Pilihan jurnalis untuk bersikap empati, bukan berarti media tidak berimbang. Karena sebagai manusia sudah seharusnya jurnalis berpihak pada korban dan keluarga korban. Bersikap empati berarti menghormati keinginan penyintas, melindungi identitas, dan bersandar pada kode etik jurnalistik.
Senada dengan Gilang, Wenseslaus Manggut, Ketua Umum Asosiasi Media Siber Indonesia (AMSI) menegaskan, selain berpihak pada korban, cara menulis memang mestinya membangun empati dari publik. “Tapi bagaimana membangun empati kalau kisahnya tidak rinci? Dan kita sekedar menulis bahwa diduga telah terjadi pelecehan seksual yang memungkinkan publik bebas menafsir, mungkin memang terjadi pemerkosaan, mungkin saja mau sama mau, dan sekian penafsiran yang lain,” ujar Wenseslaus
Ia mengakui dalam praktik tidak mudah bagi media untuk berpihak pada korban. Namun, media bisa mendorong aparat penegak hukum supaya menangkap pelaku dan memproses secara hukum, agar memberikan efek jera.
Tuani Sondang Rejeki Marpaung pendamping perempuan korban kekerasan dan pengacara publik di Lembaga Bantuan Hukum Asosiasi Perempuan Indonesia untuk Keadilan (LBH APIK Jakarta) mengungkapkan hingga kini perlindungan terhadap korban-korban kekerasan seksual sangat minim, karena belum ada kebijakan khusus penanganan kasus dan korban kekerasan seksual.
Karena itulah Rancangan Undang-Undang Penghapusan Kekerasan Seksual sangat mendesak dibahas dan disahkan menjadi undang-undang, menyusul banyaknya tantangan yang dihadapi saat penanganan kasus kekerasan seksual.
“Kita masih menggunakan Kitab Hukum Acara Pidana yang menuntut harus adanya saksi yang mengetahui kejadian, menggunakan cara konfrontir korban dan pelaku ini sering sekali membuat korban trauma harus dipertemukan lagi dengan pelaku,” ujar Tuani.

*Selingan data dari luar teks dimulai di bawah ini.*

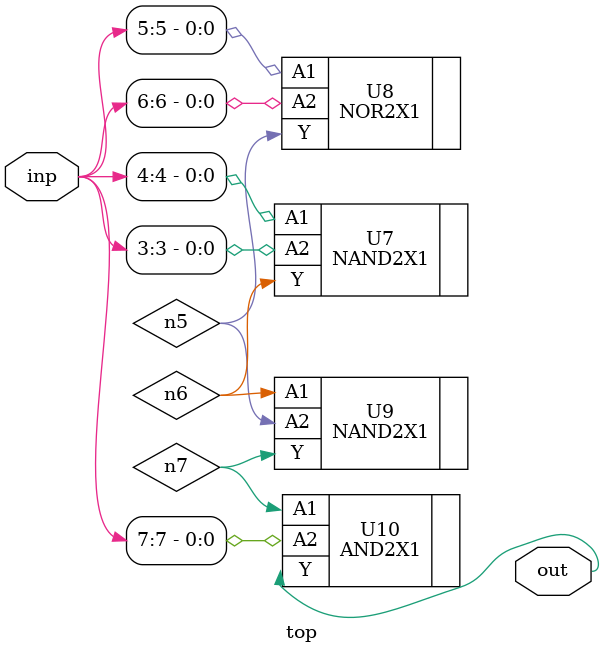
<source format=sv>


module top ( inp, out );
  input [7:0] inp;
  output out;
  wire   n5, n6, n7;

  NAND2X1 U7 ( .A1(inp[4]), .A2(inp[3]), .Y(n6) );
  NOR2X1 U8 ( .A1(inp[5]), .A2(inp[6]), .Y(n5) );
  NAND2X1 U9 ( .A1(n6), .A2(n5), .Y(n7) );
  AND2X1 U10 ( .A1(n7), .A2(inp[7]), .Y(out) );
endmodule


</source>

Bahkan, saat pendampingan korban kekerasan seksual, masih ditemukan sikap aparat penegak hukum (APH) yang tidak memiliki perspektif korban. Misalnya korban masih sering dibentak ketika memberikan keterangan, apa lagi korban anak yang diperiksa.
Selain itu, masih ada upaya membujuk korban untuk berdamai dan menyelesaikan kasus secara kekeluargaan, dan sering sekali APH menfasilitasi proses mediasi. Sementara, perlindungan terhadap korban masih minim, sehingga sering mendapat tekanan dari pelaku dan pihak ketiga.
“Bahkan, masih sering terjadi korban menghadapi ancaman dilaporkan balik oleh pelaku. Ini terjadi karena ketika kasusnya sulit diproses hukum, akhirnya banyak korban mengambil jalan mempublikasi di sosial media dengan tujuan supaya APH cepat tangani kasusnya. Tapi korban rentan dilaporkan balik, diduga pencemaran nama baik,” katanya.